-- Requirements --
A. In the forum thread about reaching 400 rwhp, why does svede1212 advise against buying a big suspension package? Answer in one to three sentences.
B. Extend the forum thread about reaching 400 rwhp on an 06 M6, starting from its final post heading.

-- Document text --
# Tax season! Best way to reach 400 rwhp on 06 m6?



## bmcossey (Feb 14, 2013)

Goal: 400 rwhp dd with bolt ons
Money: 6500, but would like to spend some on suspension 

My 06 m6 is bone stock. I have a vararam on its way now. The car has 14k miles so I'm not too worried about the suspension, but I would like to cut down on wheel hop and achieve better launches. No need for a cat back exhaust system, as I do not feel the need to waste dollars. I'm looking at either slp lt's or kooks lt's. Will the intake the lt's and a good tune get me close to the 400 rwhp mark? If not what else should I look into? Thanks gentlemen


----------



## svede1212 (Nov 1, 2005)

I would think maybe 375ish. LTs, cam and tune will easily surpass 400. It you want to go cheap and effective on the rear suspension Mazda MPV Airlift air bags work well.


----------



## MWR (Feb 5, 2014)

Plenty of room in a $6500 budget to do heads/cam, longtubes and anti-hop axles from DSS or G-Force.


----------



## bmcossey (Feb 14, 2013)

I was looking into the packages pedders offers, but have zero experience with piecing out suspension parts or packages. I read the sticky on the suspension issues w/ this wonderful car and part if me wants to go down that list with corrective action in mind and another part of me wants to buy a package and hope it will solve most of the problematic areas. Unfortunately logic tells me the track or street packages won't cover all the bases. Any opinions?


----------



## svede1212 (Nov 1, 2005)

I wouldn't buy a big package unless money is no object. There are smaller ones or individual pieces that correct the glaring things. Just like the engine there are diminishing returns after you do certain things.


----------



## svede1212 (Nov 1, 2005)

-- Provided information --

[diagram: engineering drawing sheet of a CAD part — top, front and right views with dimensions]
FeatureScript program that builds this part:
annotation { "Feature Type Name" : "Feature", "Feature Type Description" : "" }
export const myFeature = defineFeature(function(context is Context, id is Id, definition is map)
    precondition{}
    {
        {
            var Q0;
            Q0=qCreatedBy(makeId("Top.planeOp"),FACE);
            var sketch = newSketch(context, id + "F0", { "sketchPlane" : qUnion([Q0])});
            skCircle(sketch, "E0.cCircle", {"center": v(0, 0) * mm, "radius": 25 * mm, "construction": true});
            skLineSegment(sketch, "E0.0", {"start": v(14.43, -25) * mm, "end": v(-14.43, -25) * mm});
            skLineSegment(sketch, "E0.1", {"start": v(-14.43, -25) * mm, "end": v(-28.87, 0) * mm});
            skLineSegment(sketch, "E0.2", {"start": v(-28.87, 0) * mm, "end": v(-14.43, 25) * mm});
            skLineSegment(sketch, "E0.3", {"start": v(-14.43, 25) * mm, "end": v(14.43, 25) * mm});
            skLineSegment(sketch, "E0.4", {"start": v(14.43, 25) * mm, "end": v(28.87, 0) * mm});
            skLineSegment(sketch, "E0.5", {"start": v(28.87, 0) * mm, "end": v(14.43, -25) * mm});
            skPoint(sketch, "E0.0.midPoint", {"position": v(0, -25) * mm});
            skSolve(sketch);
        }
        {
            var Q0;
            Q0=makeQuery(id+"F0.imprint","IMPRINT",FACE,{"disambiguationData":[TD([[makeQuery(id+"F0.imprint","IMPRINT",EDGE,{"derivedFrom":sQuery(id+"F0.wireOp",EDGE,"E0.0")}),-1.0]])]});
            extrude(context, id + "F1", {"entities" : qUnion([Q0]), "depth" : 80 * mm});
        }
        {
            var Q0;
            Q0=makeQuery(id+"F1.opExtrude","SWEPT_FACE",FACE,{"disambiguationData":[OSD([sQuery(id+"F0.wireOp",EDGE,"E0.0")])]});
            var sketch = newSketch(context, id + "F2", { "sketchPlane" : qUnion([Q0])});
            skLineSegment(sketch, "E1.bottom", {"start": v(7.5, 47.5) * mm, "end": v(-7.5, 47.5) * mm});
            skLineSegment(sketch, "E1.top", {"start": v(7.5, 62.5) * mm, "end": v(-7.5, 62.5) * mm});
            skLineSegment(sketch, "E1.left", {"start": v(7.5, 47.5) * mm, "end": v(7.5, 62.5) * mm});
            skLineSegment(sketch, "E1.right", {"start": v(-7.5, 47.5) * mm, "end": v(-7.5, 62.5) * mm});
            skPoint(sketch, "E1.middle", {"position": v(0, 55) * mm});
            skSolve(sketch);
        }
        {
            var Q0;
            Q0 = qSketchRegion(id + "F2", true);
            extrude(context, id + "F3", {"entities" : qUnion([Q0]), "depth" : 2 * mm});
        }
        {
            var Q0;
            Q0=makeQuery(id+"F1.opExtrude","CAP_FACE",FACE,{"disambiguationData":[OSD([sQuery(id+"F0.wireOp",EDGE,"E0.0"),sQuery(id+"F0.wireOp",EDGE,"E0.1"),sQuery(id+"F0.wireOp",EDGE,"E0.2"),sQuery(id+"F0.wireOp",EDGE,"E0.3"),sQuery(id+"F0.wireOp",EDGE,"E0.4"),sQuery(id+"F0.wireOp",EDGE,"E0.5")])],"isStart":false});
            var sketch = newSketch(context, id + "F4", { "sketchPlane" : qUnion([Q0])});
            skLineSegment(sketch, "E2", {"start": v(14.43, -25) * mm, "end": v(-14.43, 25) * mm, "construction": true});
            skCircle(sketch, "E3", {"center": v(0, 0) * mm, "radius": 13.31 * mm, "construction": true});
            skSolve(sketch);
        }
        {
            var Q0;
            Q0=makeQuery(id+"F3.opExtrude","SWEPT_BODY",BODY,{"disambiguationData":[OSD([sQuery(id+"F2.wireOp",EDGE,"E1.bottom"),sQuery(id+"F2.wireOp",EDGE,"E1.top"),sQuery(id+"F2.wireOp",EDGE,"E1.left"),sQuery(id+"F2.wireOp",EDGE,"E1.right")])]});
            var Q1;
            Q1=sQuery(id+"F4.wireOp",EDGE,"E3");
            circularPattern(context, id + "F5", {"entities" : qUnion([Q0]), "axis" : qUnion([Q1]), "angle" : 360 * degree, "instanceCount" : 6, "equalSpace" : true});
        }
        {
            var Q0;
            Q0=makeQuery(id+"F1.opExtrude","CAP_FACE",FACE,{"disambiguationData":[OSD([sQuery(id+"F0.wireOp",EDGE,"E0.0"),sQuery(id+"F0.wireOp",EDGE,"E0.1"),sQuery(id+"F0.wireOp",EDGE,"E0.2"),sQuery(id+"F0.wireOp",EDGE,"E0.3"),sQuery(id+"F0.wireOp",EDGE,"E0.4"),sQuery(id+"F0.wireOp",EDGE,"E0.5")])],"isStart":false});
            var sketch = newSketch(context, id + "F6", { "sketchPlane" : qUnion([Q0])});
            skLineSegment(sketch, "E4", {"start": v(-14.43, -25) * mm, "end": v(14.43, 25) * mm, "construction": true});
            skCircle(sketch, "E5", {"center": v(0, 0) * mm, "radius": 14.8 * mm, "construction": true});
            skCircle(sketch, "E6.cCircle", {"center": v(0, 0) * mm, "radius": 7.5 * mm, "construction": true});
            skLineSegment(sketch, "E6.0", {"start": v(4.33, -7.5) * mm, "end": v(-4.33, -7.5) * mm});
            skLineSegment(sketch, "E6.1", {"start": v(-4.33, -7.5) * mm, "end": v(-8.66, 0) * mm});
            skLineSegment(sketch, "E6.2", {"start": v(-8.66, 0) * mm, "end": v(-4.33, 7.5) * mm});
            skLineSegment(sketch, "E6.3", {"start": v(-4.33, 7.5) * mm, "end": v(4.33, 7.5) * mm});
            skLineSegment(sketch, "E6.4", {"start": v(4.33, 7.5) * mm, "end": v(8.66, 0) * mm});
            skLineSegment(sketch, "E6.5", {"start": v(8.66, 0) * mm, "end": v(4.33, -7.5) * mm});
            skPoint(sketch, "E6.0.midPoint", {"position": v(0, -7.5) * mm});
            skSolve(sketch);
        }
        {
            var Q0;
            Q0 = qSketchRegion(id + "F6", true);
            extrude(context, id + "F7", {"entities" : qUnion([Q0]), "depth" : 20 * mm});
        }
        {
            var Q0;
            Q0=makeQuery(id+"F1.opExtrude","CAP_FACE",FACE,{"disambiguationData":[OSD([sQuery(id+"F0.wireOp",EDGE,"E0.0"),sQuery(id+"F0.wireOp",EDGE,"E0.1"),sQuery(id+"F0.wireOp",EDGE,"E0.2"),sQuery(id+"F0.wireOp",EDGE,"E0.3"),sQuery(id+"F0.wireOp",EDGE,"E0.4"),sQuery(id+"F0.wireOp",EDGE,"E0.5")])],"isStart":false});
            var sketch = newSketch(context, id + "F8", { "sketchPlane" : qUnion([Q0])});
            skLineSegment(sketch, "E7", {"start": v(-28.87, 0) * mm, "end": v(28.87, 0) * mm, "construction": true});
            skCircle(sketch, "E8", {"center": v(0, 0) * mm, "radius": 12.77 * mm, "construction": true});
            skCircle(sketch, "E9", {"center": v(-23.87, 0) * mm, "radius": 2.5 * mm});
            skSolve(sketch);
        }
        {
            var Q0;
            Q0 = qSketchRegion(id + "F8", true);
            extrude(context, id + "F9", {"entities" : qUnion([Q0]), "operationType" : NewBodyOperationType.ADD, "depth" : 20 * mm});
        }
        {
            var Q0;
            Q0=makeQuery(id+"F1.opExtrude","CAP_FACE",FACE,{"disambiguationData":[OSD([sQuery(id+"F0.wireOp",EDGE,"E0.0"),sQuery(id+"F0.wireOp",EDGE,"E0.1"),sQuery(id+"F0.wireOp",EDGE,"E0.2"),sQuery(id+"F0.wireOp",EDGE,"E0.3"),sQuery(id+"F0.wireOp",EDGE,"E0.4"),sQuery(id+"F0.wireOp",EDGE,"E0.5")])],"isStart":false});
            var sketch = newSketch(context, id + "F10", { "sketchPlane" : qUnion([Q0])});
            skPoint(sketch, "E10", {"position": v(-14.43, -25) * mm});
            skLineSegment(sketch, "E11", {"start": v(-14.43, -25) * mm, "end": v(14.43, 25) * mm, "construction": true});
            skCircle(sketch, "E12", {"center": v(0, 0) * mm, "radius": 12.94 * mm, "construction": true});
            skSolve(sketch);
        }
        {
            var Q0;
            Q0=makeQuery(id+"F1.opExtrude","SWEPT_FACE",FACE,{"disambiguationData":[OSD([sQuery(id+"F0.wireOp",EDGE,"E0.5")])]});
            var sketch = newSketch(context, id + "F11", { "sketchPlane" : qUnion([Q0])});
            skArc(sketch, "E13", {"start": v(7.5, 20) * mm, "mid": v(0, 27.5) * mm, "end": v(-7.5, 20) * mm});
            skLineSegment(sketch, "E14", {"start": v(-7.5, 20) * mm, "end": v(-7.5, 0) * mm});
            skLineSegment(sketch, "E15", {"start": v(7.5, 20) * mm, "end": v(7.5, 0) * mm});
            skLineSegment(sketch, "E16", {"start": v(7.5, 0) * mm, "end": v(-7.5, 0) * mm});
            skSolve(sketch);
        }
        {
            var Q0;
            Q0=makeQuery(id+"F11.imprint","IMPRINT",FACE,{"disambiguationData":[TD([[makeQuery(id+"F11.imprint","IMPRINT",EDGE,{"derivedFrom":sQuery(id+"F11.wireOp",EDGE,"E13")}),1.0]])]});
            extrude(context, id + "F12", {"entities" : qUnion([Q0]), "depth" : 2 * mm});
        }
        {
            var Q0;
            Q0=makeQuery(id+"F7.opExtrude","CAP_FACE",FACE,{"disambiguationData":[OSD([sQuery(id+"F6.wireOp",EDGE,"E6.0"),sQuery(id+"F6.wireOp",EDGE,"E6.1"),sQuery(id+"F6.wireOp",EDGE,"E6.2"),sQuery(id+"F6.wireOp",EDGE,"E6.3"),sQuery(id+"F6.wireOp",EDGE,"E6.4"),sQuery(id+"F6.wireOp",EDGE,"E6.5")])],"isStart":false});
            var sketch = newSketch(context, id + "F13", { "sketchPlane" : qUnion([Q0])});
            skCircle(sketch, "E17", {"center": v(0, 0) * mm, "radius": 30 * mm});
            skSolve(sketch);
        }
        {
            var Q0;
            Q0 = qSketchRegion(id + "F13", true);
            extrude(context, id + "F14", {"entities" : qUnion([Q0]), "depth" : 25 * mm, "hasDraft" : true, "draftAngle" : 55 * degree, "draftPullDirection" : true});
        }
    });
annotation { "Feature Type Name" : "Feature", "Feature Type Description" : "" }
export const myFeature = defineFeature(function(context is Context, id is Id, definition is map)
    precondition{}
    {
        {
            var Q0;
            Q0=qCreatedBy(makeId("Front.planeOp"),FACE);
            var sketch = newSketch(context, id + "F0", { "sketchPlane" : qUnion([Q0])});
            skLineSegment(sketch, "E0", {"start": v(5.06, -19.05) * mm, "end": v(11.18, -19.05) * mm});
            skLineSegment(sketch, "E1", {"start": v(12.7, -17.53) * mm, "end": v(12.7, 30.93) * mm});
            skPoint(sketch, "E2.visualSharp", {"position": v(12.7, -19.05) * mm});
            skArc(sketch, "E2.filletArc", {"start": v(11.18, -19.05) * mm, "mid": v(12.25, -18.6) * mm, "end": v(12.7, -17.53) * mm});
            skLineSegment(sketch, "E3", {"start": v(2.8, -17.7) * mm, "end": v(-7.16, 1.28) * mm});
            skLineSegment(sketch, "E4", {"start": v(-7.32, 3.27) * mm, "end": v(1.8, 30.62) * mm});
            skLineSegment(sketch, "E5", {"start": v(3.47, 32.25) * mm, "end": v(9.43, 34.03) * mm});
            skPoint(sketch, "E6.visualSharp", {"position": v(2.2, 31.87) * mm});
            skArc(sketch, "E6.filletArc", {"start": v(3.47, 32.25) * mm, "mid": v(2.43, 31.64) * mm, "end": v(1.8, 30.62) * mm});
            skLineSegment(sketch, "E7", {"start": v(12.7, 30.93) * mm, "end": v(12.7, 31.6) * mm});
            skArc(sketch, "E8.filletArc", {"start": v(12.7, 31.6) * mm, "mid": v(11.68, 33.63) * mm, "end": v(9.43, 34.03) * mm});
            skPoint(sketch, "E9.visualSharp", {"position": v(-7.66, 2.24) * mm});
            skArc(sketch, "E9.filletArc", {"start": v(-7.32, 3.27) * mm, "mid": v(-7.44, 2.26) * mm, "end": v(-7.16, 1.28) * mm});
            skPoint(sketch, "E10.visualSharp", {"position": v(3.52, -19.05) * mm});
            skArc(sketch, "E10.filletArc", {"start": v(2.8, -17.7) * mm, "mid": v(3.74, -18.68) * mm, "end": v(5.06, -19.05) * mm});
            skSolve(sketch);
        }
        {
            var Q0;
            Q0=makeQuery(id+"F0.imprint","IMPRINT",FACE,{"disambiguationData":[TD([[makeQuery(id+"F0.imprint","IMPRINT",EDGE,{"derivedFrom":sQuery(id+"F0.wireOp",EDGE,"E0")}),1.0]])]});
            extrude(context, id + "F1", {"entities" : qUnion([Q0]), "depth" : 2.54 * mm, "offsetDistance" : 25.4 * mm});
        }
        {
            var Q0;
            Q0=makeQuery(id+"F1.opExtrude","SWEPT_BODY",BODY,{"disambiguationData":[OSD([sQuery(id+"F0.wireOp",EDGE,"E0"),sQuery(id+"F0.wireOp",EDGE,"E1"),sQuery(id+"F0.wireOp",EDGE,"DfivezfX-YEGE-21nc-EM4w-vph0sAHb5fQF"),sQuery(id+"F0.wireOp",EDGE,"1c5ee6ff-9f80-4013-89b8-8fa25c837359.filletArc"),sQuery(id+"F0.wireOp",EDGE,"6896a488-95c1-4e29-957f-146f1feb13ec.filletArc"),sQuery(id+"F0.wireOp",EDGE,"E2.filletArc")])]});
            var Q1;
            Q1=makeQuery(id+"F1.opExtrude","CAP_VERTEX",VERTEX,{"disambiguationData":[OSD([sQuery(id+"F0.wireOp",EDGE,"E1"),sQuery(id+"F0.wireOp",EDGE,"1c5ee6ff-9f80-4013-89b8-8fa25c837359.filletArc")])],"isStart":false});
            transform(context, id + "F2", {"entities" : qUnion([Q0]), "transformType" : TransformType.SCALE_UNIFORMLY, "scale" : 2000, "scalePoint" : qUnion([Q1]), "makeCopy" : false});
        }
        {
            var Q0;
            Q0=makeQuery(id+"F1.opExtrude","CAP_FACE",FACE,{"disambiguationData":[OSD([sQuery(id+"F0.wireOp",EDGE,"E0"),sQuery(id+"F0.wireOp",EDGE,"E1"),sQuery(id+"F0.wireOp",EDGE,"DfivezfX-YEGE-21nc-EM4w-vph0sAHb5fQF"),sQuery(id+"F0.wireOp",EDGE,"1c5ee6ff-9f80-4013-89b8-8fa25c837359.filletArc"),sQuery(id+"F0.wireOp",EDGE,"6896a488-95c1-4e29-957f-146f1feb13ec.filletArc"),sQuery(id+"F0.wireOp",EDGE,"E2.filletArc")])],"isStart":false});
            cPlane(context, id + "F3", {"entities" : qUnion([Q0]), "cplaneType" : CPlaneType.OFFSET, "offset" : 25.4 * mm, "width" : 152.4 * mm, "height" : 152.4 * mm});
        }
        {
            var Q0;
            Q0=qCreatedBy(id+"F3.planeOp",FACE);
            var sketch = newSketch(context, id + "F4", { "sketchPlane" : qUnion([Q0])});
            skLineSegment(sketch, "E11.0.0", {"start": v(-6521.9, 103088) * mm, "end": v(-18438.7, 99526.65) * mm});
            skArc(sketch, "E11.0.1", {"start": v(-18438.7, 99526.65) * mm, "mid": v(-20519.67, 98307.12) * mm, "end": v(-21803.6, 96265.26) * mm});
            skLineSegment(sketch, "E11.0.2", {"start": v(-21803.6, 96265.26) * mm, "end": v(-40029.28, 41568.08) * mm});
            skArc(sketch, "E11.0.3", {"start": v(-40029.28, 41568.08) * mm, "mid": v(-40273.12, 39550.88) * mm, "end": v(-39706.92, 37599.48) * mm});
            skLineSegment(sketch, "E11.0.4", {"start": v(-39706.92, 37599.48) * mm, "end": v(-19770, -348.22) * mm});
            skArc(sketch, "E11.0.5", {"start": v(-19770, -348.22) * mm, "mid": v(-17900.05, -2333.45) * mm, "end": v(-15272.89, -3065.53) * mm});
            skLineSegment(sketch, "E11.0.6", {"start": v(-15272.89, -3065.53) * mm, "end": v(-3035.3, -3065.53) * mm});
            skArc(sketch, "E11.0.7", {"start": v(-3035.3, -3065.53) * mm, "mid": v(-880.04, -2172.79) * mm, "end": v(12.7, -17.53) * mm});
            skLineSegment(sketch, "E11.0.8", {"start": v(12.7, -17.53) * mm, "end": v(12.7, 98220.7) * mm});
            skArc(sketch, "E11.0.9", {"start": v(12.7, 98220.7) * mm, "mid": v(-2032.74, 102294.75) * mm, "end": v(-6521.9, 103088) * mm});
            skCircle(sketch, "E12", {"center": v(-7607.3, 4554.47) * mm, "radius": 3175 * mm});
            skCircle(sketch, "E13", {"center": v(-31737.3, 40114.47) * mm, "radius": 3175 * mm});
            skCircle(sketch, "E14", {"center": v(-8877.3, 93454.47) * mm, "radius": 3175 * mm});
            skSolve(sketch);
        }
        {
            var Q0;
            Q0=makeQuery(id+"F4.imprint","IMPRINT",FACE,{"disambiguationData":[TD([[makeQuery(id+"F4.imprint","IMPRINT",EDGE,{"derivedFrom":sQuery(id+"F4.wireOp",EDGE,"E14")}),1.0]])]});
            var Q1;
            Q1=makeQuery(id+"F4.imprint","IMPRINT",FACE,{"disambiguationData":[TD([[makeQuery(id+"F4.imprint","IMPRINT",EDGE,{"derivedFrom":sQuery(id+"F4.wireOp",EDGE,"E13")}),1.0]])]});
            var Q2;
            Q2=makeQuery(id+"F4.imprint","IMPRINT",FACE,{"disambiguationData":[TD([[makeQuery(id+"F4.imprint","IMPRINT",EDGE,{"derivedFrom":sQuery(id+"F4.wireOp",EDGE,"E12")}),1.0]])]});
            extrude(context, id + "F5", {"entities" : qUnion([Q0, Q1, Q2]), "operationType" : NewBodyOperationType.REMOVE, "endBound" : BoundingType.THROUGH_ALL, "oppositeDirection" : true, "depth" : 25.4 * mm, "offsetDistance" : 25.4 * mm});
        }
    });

-- The answers --
A. svede1212 would skip a big package unless money is no object, because smaller packages or individual pieces can fix the glaring problems. As with the engine, returns diminish once certain things are done.

B.
My list of bare bones suspension parts would have front RR bushings, springs and dampers all around with the strut bushing assembly and rear subframe and control arm bushings. Drag bags are a cheap and effective rear end solution (in place or addition to springs and shocks) if you need to save on rear suspension parts. The sways are OK but just the front sway end links and new rear sway bar are nice additions. The front sway is one of those diminishing return things and is a PITA to install. For the rear bushings Energy Suspension has excellent subframe and control arm bushings much cheaper than the competitors.


----------



## bmcossey (Feb 14, 2013)

Thanks svede. And for the record the vararam intake system fits extremely poorly. After the install I immediately regretted not spending the extra money on the svede kit. It appears my hood is about 1/2" away from the filter before it is closed all the way. I'm gonna have to adjust fire and break the system down then reinstall. So svede do you have a not so "bare bones" list of suspension upgrades? If it's not too much to ask


----------



## Ultraworld (Mar 2, 2014)

Stock, mine made 353 to the wheels. You're only asking for 50hp. A cam/valve springs/rockers along with a LS7 Intake and throttle body will get you 425hp to the rear wheels. That will run you about $1500 if you do the work. If it was me, I'd upgrade the clutch as well.


----------



## svede1212 (Nov 1, 2005)

The ones I listed are the best bang for the buck. There aren't a lot of major points besides the dampers, springs and main bushings needed really. There are "kits" with a lot of the smaller ones like the Energy Suspension kit plus the addition of say Lovells or Whiteline upper strut bushing and bearing with bump stops and front radius rod bushings


----------



## jpalamar (Jul 22, 2008)

Headers, ported intake mani, and tune alone will get you very close to 400 wheel. Rest of the money I would use for a short shifter and suspension. Should be well under budget if you install yourself.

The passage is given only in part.